A joint venture is an agreement between two or more people or businesses. The parties combine interests, efforts, ideas or assets for a series of transactions or a single project. Joint ventures can last as long as the parties want, with updates of the agreement possible. Successful short-term agreements clearly spell out the responsibilities of all the partners. That increases the chances of a successful venture -- and also creates options for terminating the agreement for breach of contract.
Read the joint venture agreement for clear examples of nonperformance or breach of contract by one or more of the parties. For example, a joint venture agreement requiring a partner to contribute 50 percent of monthly operating expenses is breached if the partner fails to do so. Or a partner may violate a non-compete clause in the agreement by entering into a similar arrangement with another company.

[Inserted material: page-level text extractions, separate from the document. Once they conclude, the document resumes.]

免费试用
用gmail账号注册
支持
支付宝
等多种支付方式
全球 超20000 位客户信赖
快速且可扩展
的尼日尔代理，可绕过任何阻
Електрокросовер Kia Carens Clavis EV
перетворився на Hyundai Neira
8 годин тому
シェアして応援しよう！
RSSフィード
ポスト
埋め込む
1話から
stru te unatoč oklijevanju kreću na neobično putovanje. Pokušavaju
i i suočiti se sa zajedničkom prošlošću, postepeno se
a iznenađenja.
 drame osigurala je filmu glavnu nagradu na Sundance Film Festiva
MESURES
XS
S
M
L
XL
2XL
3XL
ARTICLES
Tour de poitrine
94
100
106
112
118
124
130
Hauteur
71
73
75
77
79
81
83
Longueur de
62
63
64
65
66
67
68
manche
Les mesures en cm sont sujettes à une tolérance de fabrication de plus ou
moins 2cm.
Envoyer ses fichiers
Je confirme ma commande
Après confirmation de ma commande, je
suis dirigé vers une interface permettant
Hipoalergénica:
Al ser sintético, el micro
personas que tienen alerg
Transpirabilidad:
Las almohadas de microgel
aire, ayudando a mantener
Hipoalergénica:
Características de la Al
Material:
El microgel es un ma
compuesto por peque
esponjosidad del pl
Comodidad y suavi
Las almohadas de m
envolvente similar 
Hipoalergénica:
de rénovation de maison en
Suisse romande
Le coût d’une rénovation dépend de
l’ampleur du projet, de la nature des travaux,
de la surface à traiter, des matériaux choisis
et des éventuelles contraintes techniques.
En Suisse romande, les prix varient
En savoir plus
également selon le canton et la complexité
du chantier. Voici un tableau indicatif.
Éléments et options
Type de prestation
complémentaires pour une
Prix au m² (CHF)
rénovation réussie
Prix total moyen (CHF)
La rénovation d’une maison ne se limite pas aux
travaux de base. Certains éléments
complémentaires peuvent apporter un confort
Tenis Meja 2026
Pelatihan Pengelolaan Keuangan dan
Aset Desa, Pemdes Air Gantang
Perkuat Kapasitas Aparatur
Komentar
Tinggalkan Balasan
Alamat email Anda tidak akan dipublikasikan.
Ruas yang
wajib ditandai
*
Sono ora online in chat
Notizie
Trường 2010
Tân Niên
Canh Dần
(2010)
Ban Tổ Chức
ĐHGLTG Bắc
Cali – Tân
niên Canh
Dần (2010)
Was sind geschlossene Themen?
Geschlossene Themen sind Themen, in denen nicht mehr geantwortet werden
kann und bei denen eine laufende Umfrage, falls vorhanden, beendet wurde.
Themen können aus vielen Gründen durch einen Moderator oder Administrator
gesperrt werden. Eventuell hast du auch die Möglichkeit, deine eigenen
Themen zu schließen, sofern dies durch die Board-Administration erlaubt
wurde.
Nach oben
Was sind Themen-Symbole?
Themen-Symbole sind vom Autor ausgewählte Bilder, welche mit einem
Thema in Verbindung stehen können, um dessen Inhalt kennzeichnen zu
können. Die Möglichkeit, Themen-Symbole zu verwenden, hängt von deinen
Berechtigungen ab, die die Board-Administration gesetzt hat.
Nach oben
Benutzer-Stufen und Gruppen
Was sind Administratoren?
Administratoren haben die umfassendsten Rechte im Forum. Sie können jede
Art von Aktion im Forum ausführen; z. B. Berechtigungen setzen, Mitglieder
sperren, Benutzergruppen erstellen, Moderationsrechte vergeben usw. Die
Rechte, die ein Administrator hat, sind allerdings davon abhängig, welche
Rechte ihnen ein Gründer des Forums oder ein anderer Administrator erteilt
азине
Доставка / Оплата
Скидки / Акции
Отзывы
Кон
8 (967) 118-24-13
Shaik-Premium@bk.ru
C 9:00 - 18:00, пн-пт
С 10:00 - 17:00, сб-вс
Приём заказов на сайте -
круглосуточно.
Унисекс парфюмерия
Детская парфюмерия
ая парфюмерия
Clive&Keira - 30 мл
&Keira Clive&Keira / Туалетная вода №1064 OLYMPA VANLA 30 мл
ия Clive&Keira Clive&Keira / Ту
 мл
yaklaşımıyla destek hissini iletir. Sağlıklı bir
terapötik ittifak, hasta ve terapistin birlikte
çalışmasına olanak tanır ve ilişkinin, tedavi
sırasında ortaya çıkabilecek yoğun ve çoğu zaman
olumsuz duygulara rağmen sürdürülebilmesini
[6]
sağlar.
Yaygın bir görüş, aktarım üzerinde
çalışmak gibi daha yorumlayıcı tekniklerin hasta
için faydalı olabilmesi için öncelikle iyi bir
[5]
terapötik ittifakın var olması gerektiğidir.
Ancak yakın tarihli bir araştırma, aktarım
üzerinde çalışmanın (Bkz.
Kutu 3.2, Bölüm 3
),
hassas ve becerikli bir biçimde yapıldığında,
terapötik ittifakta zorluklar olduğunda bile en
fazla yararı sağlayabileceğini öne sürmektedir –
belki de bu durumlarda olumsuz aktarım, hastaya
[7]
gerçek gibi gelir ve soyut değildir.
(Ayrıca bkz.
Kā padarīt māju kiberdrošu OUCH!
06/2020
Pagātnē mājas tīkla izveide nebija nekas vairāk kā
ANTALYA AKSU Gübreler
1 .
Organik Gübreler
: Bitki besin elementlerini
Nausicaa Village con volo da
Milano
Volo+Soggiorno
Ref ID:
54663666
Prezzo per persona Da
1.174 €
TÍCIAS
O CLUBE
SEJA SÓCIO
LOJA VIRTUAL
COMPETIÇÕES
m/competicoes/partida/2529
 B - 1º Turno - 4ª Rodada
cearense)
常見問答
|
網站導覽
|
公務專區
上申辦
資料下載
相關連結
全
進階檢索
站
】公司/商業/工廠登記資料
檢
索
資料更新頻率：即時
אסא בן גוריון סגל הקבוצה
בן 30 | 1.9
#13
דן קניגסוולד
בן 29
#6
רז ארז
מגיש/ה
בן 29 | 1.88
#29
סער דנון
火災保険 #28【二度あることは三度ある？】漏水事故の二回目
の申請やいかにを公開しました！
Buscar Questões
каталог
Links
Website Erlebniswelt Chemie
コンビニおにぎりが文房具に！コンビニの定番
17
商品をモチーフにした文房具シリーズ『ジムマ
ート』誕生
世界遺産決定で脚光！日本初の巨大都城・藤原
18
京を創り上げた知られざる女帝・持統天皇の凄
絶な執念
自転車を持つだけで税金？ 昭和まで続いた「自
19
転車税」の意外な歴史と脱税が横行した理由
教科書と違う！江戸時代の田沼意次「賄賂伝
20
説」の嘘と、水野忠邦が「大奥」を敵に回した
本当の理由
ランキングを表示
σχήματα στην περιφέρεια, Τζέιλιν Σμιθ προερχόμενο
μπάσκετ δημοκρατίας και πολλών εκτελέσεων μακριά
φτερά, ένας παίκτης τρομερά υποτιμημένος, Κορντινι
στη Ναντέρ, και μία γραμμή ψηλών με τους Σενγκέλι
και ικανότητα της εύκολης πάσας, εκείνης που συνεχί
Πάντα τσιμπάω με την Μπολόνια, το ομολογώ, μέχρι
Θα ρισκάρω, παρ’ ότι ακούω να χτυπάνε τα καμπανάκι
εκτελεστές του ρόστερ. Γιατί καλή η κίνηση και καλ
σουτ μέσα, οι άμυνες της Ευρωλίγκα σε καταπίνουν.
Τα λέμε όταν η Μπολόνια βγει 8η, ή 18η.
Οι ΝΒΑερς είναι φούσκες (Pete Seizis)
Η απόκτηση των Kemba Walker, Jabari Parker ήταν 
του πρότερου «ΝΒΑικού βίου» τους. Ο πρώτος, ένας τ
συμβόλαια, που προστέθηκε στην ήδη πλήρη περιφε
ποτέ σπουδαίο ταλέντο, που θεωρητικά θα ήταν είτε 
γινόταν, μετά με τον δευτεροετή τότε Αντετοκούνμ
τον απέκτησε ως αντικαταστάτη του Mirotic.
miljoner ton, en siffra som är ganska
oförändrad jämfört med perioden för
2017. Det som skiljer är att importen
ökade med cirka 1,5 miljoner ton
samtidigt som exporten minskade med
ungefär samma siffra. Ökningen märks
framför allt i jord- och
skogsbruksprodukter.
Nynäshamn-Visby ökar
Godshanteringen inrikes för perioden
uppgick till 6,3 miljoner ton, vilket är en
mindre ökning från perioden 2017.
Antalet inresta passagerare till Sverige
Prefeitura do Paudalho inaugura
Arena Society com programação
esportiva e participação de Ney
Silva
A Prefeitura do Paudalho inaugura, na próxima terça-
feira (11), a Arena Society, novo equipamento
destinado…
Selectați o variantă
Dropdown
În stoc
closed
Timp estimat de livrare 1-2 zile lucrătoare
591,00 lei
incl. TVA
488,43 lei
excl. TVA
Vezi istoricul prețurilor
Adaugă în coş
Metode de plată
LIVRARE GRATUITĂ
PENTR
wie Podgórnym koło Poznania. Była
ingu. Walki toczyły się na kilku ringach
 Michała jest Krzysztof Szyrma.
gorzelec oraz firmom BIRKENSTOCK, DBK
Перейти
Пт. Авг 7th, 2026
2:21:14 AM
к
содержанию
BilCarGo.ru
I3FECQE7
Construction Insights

Compare actions by the partner or partners against stipulations in the contract to confirm a breach of contract.
Gather evidence to support the breach of contract. One example: letters written requesting the partner contribute cash to the joint venture as called for in the contract.
Read the joint venture agreement for predetermined termination conditions. Terminating the joint venture agreement means the partnership comes to an end. That means winding down the business opportunity. Joint venture agreements usually stipulate how assets, contracts and other matters are handled after a termination of the agreement.
Consult with an attorney experienced in joint venture agreements. Point out the possible breach of contact and ask the attorney to provide a legal opinion.
Instruct your attorney to send a letter to the partner alleging breach of contract and a termination of the joint venture agreement. Terminate the agreement if the partner agrees with the breach and does not contest it. If the partner contests the termination, instruct your attorney to file a lawsuit alleging breach of contract.